The girls of your generation are the ones who will grow up experiencing the repercussions—negative and positive—of Slutwalk and the conversations it has already started across the country. In the aftermath of Slutwalk, do you feel optimistic about the future of post-feminism?
"I don't feel optimistic about 'post-feminism' because feminism isn't just the fighting we do while sexism is still around, it's also a lens through which to view the world that helps someone like me to sift through the bullshit that I, as a girl, am targeted with in a sexist world. That term implies the end of all that, which I don't think we're anywhere near. I think it's dangerously misinformed to decide we've made it, and can sit back and enjoy the number of women on SNL, success of Sarah Palin, or only the slut-empowerment side of Slutwalk. The tricky thing with so many of today's feminist issues is that we won't know when we've 'made it'; we won't get a nice, laminated declaration of success to announce how much less rape has been glorified in pop culture. Issues like voting and working were much more black-and-white, but just because those rights have been granted doesn't mean we're all done. Feminism is a movement, an evolution, a process, a discussion, and a conversation. I feel optimistic about the future of feminism with credit to Slutwalk, because it was a good way to show that feminism isn't a discussion reserved for women's history majors in power-suits at a university. It can be taken to the streets, it can be a really uniting and powerful experience, and it can serve as creative inspiration (did you see those outfits?!). It gave power to the young women there, to me and my friends from school, and helped us to realize that we can speak for ourselves. I think many people were taken aback by how aware these groups of young women are (like, are you really gonna try 'she was asking for it' on any of us now?). It was a reminder that feminism is still very much alive, both in the urgent need for feminists to keep fighting and in the spirit that was seen in so many people at Slutwalk to do so."

You recently wrote on your blog that the high-school level of cattiness in the fashion industry is part of the reason your focus is naturally moving in other directions. Do you think the world of fashion is behind the curve in terms of feminism, and can it ever catch up?

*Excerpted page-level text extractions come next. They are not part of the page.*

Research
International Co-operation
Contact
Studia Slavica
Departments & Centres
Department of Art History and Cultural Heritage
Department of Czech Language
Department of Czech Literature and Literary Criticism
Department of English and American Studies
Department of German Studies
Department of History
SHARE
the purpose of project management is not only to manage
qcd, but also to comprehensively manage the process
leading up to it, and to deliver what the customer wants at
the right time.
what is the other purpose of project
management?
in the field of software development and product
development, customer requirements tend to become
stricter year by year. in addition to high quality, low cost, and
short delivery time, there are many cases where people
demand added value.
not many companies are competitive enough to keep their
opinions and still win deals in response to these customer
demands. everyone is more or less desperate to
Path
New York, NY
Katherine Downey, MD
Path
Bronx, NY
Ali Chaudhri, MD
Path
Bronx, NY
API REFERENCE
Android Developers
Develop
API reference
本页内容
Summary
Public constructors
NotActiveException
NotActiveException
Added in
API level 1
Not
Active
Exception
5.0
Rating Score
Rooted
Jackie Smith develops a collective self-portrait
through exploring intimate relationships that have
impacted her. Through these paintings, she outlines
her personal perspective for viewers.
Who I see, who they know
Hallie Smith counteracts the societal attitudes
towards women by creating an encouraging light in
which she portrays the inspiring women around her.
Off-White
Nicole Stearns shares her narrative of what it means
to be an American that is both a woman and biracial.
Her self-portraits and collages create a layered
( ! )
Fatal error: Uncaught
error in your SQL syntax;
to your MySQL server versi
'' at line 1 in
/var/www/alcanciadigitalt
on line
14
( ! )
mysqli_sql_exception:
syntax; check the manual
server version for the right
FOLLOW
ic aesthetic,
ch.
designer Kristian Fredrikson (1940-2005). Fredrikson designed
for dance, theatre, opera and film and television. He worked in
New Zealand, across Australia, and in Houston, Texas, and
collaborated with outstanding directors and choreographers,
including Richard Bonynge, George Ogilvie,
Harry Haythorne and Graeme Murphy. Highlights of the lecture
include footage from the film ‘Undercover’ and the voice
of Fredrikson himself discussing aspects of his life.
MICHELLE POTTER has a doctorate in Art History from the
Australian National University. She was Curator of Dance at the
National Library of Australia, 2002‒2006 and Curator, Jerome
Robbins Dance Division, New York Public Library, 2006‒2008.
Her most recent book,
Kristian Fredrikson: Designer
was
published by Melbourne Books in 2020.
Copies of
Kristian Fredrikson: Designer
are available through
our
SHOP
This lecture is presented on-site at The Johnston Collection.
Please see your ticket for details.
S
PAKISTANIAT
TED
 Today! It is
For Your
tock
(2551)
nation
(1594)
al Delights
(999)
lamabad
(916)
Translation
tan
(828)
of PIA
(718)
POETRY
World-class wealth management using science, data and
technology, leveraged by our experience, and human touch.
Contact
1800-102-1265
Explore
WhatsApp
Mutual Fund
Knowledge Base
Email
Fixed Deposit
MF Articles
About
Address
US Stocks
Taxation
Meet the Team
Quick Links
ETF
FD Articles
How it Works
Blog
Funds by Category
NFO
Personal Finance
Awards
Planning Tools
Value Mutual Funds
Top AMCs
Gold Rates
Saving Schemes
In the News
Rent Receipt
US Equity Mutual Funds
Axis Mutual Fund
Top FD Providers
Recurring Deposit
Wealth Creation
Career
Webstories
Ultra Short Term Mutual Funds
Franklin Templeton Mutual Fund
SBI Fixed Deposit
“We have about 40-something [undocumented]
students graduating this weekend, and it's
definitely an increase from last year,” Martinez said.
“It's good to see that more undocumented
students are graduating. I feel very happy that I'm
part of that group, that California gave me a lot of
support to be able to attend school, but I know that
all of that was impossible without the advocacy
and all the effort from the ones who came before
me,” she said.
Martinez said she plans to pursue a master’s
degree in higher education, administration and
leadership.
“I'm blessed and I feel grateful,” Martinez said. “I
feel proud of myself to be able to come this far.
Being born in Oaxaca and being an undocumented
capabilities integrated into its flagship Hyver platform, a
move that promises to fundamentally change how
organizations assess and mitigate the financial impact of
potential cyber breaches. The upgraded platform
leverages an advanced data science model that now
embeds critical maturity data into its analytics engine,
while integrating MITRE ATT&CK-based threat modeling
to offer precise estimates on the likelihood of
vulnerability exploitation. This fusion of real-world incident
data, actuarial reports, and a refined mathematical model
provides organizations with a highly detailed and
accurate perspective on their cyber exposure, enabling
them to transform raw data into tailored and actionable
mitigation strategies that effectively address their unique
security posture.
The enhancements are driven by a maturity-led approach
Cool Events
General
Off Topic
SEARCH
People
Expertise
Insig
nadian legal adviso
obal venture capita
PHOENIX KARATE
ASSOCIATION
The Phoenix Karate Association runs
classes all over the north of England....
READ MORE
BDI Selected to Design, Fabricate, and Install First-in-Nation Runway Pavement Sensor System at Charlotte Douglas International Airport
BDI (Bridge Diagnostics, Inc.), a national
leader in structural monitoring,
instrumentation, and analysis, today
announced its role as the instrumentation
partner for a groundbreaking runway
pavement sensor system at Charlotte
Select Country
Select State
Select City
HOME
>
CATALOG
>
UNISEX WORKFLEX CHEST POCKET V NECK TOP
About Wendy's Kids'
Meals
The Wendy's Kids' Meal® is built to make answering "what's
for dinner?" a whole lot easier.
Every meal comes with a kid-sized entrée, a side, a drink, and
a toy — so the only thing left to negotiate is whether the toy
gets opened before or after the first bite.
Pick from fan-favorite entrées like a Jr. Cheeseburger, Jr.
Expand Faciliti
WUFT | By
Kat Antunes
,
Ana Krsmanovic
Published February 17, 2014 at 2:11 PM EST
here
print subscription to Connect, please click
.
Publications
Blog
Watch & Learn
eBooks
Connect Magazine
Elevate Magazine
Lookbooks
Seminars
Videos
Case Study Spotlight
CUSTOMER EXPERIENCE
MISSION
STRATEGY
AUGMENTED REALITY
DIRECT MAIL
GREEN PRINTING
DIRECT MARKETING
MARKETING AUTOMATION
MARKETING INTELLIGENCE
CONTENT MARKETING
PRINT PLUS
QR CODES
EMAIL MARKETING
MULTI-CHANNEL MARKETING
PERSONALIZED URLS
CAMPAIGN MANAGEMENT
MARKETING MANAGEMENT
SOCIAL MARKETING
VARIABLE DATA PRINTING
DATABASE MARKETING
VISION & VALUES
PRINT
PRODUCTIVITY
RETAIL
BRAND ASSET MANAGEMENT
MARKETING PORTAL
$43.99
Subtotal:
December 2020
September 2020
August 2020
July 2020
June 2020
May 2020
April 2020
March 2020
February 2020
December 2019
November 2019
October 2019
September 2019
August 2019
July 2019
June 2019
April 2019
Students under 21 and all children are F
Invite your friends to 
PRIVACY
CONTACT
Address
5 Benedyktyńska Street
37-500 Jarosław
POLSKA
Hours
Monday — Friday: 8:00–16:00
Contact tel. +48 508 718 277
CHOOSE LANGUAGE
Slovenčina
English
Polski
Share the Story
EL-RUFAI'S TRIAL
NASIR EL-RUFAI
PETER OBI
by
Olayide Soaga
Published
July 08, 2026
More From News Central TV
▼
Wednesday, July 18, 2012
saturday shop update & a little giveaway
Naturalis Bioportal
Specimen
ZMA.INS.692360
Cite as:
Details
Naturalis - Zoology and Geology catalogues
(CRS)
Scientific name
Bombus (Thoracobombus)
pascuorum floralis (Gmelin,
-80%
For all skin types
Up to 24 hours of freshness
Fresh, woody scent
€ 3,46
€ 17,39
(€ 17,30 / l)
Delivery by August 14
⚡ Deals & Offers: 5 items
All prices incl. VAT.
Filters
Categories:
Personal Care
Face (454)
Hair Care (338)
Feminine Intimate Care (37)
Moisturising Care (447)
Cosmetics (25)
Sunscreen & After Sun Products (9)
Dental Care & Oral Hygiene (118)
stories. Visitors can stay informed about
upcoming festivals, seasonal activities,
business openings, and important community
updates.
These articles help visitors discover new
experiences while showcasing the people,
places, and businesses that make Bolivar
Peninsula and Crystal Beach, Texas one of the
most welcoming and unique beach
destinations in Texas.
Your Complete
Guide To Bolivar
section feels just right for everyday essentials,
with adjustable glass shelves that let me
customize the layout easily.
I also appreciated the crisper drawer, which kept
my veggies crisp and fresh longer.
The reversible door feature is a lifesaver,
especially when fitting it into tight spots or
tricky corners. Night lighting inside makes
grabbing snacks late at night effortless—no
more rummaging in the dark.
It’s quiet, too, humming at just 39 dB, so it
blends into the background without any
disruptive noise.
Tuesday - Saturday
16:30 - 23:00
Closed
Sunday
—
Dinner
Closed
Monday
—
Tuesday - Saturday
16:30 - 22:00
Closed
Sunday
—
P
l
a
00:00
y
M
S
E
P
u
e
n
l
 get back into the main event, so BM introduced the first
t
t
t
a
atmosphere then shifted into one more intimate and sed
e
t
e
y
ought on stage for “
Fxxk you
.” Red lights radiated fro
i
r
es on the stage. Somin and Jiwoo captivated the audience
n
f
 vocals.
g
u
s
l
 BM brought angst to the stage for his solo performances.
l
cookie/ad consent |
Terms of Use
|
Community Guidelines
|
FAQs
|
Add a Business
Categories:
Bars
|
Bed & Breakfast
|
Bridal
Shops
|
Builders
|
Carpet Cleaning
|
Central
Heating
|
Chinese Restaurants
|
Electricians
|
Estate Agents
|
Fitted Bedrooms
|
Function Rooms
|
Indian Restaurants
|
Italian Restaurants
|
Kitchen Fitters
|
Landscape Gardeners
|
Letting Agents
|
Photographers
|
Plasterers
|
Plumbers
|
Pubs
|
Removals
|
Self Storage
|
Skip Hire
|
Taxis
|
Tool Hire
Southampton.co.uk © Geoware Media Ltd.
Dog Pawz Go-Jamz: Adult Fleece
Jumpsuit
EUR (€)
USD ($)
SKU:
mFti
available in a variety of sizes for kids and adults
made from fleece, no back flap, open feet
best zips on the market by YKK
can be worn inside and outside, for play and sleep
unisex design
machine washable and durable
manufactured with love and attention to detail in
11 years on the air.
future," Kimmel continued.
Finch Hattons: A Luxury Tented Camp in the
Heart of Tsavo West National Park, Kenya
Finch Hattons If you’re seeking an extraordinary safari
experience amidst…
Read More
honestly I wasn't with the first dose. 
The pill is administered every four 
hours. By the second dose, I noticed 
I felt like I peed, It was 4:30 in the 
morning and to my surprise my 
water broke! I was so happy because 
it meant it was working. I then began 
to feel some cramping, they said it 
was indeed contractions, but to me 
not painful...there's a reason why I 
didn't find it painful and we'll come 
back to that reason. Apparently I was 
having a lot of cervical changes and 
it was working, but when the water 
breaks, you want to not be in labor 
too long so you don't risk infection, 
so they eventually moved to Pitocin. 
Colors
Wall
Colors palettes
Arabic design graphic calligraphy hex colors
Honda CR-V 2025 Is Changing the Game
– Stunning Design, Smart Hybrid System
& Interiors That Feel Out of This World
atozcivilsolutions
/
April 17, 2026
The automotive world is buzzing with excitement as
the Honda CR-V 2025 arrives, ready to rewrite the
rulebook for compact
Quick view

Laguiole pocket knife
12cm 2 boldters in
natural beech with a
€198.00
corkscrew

"It's definitely behind the curve—I would say most prominently in its beauty standards, but it's hard to say if it can catch up. Figuring out where the lack of body and racial diversity in the models hired in fashion is an endless blame game—editors! Stylists! Designers! I can't tell if the industry will change, which would require baby steps far more impactful than having a few pairs of boobs at Louis Vuitton for one season, or if the Internet and increase in other authorities in pop culture will slowly take away from the power of fashion magazines and designers, and we'll get more beauty diversity that way."

Despite its cultural importance and the controversy of the subject, Slutwalk was, after all, a good ol' fashioned get-together of like-minded folks. Can you describe the atmosphere? Did you have fun?
"I had lots of fun—it was the perfect start to summer, I was with friends and ran into even more from school. It was burning out, but we just ran through the fountain at the Daley Center in our minimal clothing. Mostly, though, I was able to walk down the street of a big city in revealing clothing and feel safe. Most women and girls will not tell you that they live in fear of sexual assault, but it's still ingrained in the rules we're taught—how to dress, how to commute, how to exist in a public environment. Slutwalk has a lot of layers to discuss, but more than anything, it's an anti-victim blaming campaign. A girl should be able to wear whatever slut outfit she would like and not get blame transferred to her from the perpetrator in the case of sexual assault. Many have pointed out that even though no one deserves rape, rapists still exist, and that there are still precautions you can take to avoid making yourself vulnerable. But we have a right to be vulnerable. Yes, those people exist, but I'm tired of society dismissing them while I have to live my life on a rape schedule. The slogan for Slutwalk was 'because we've had enough' for a reason."